To ensure the provision remains targeted, several restrictions are proposed: 

  1. Only couples who have lived together as partners in an enduring family relationship, and either have done so for at least three years or have a child together, would be eligible.
  2. Cohabitants could opt-out by agreement, provided each makes full financial disclosure and has independent legal advice.
  3. Ongoing maintenance, rather than a one-off settlement, would only be possible in “exceptional” cases. This restriction is somewhat surprising given that short-term maintenance may often be more affordable and appropriate than capital provision.
  4. Claims must be brought within two years of separation. 

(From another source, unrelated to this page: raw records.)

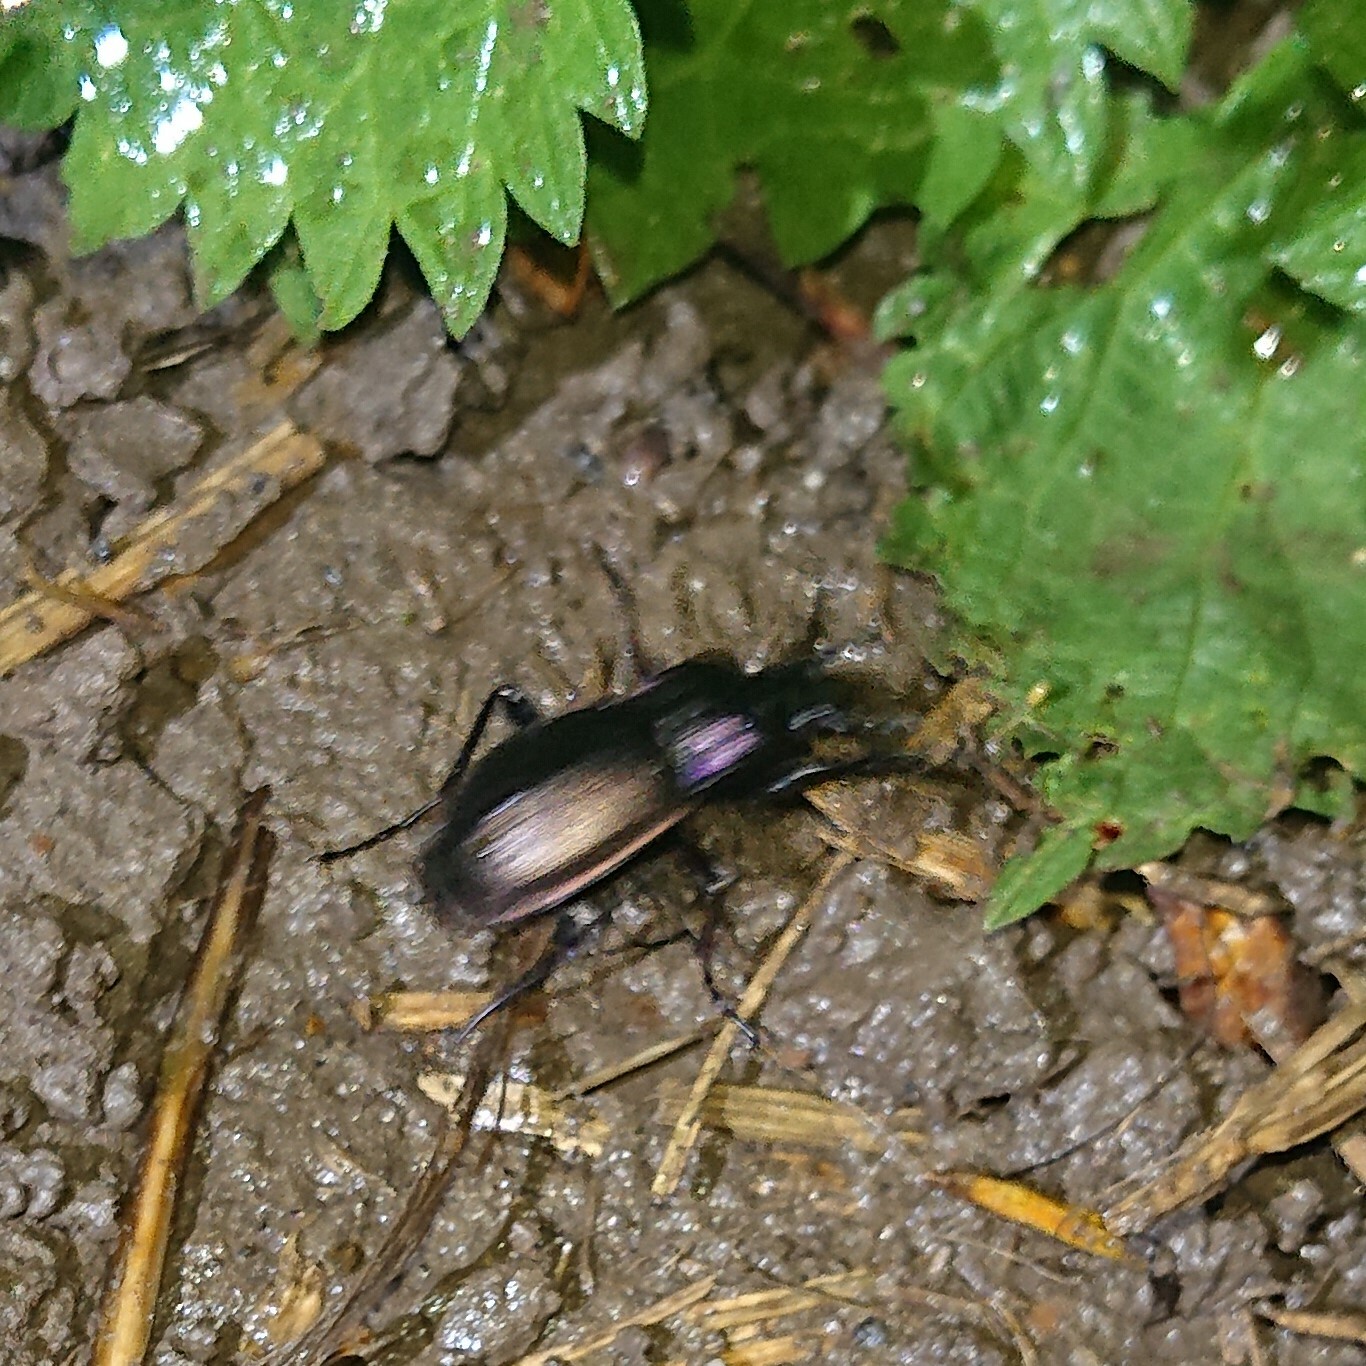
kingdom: Animalia
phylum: Arthropoda
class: Insecta
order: Coleoptera
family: Carabidae
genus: Carabus
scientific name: Carabus nemoralis
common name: European ground beetle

For married couples, the government plans to make pre-nuptial agreements (PNAs) binding. Currently, they carry significant weight if certain criteria, including financial disclosure and legal advice, are met, and are sometimes upheld even without these safeguards if a judge is satisfied the parties understood what they were signing up to. Under proposals designed to increase certainty, PNAs would be binding, but only where safeguards including financial disclosure and legal advice are met (a “qualifying nuptial agreement”). The status of agreements lacking these criteria is not addressed. 

The court would retain the power to adjust the terms of a binding agreement if it fails to meet needs. Currently, some judges assess needs at a lower level if there is a PNA. The consultation adopts this approach, providing that where there is a qualifying nuptial agreement, only children’s needs and basic needs have to be covered, and not “discretionary needs”.

The consultation also engages with a much-criticised aspect of the current law: the treatment of domestic abuse in financial claims. Currently, abuse is only relevant to financial settlements in exceptional cases – where it has demonstrable financial consequences and is severe enough to provoke a “gasp” not merely a “gulp”. A 2024 research report, Domestic abuse in financial remedy proceedings, co-authored by Hunters partner Olivia Piercy and cited in the consultation, found that this approach can produce unfair outcomes for victim-survivors. 

The consultation acknowledges that the current approach risks trivialising abuse, which can have profound and long-lasting financial consequences. Rather than suggesting a solution, the consultation invites views on how domestic abuse could be more effectively recognised in financial proceedings, for both spouses and cohabitants, in a way that supports and empowers victim-survivors. 

The proposals mark a significant step towards a fairer and more coherent approach to financial provision on separation, and have been broadly welcomed by family lawyers. The consultation period now provides an important opportunity for lawyers, advisors and those who have experienced separation to ensure the law can provide fair and workable solutions for families in the years ahead.

The content of this article is intended to provide a general guide to the subject matter. Specialist advice should be sought about your specific circumstances.